● WHAT TO PRODUCE:
Would you please copy each line below that includes the string "Example"?

─── THE DATA

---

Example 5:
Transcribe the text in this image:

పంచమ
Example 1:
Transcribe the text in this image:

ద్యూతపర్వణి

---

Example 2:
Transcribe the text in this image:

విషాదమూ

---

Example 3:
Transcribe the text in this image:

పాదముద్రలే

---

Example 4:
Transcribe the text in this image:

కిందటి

──────
─── THE DATA

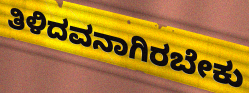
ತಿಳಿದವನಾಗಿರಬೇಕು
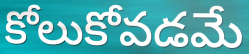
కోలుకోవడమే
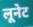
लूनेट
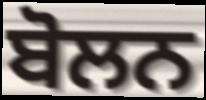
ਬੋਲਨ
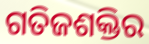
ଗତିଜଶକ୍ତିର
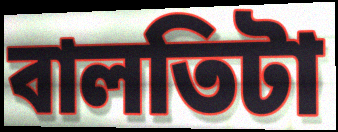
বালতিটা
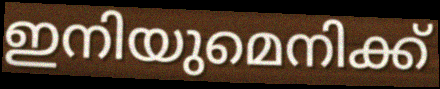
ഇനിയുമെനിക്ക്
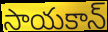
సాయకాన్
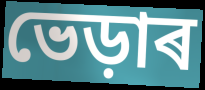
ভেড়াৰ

──────

● SOLUTION:
Example 5:
Example 1:
Example 2:
Example 3:
Example 4:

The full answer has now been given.